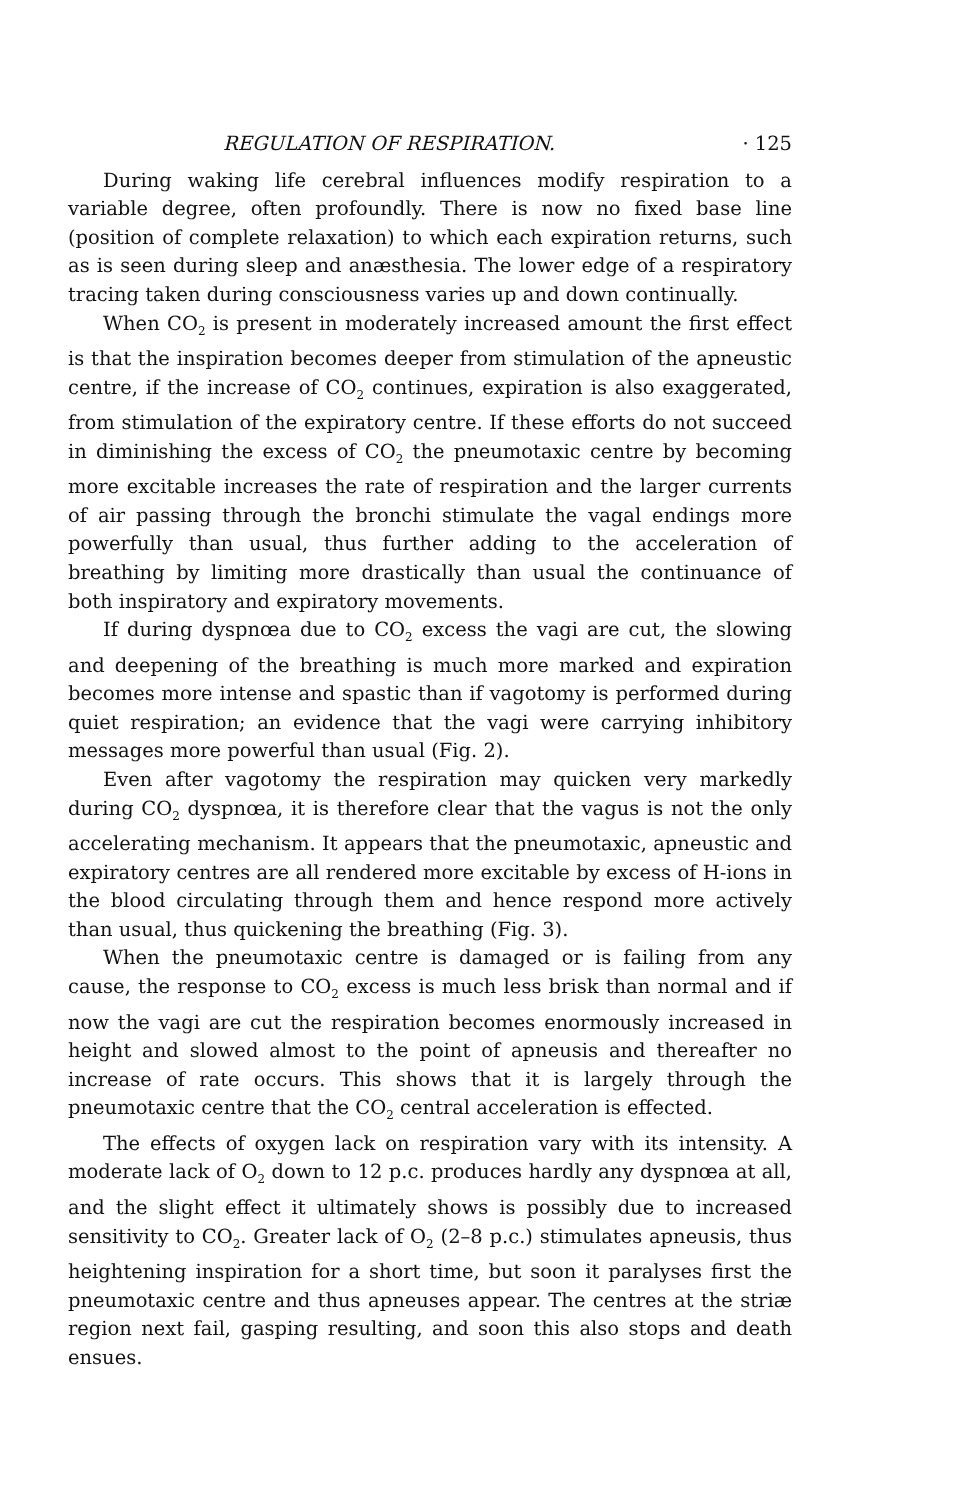REGULATION OF RESPIRATION. · 125
During waking life cerebral influences modify respiration to a variable degree, often profoundly. There is now no fixed base line (position of complete relaxation) to which each expiration returns, such as is seen during sleep and anæsthesia. The lower edge of a respiratory tracing taken during consciousness varies up and down continually.
When CO<sub>2</sub> is present in moderately increased amount the first effect is that the inspiration becomes deeper from stimulation of the apneustic centre, if the increase of CO<sub>2</sub> continues, expiration is also exaggerated, from stimulation of the expiratory centre. If these efforts do not succeed in diminishing the excess of CO<sub>2</sub> the pneumotaxic centre by becoming more excitable increases the rate of respiration and the larger currents of air passing through the bronchi stimulate the vagal endings more powerfully than usual, thus further adding to the acceleration of breathing by limiting more drastically than usual the continuance of both inspiratory and expiratory movements.
If during dyspnœa due to CO<sub>2</sub> excess the vagi are cut, the slowing and deepening of the breathing is much more marked and expiration becomes more intense and spastic than if vagotomy is performed during quiet respiration; an evidence that the vagi were carrying inhibitory messages more powerful than usual (Fig. 2).
Even after vagotomy the respiration may quicken very markedly during CO<sub>2</sub> dyspnœa, it is therefore clear that the vagus is not the only accelerating mechanism. It appears that the pneumotaxic, apneustic and expiratory centres are all rendered more excitable by excess of H-ions in the blood circulating through them and hence respond more actively than usual, thus quickening the breathing (Fig. 3).
When the pneumotaxic centre is damaged or is failing from any cause, the response to CO<sub>2</sub> excess is much less brisk than normal and if now the vagi are cut the respiration becomes enormously increased in height and slowed almost to the point of apneusis and thereafter no increase of rate occurs. This shows that it is largely through the pneumotaxic centre that the CO<sub>2</sub> central acceleration is effected.
The effects of oxygen lack on respiration vary with its intensity. A moderate lack of O<sub>2</sub> down to 12 p.c. produces hardly any dyspnœa at all, and the slight effect it ultimately shows is possibly due to increased sensitivity to CO<sub>2</sub>. Greater lack of O<sub>2</sub> (2–8 p.c.) stimulates apneusis, thus heightening inspiration for a short time, but soon it paralyses first the pneumotaxic centre and thus apneuses appear. The centres at the striæ region next fail, gasping resulting, and soon this also stops and death ensues.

> [Directions]: Reproduce each line from the data that has "vagi" in it.

> [Output of the task]:
If during dyspnœa due to CO<sub>2</sub> excess the vagi are cut, the slowing and deepening of the breathing is much more marked and expiration becomes more intense and spastic than if vagotomy is performed during quiet respiration; an evidence that the vagi were carrying inhibitory messages more powerful than usual (Fig. 2).
When the pneumotaxic centre is damaged or is failing from any cause, the response to CO<sub>2</sub> excess is much less brisk than normal and if now the vagi are cut the respiration becomes enormously increased in height and slowed almost to the point of apneusis and thereafter no increase of rate occurs. This shows that it is largely through the pneumotaxic centre that the CO<sub>2</sub> central acceleration is effected.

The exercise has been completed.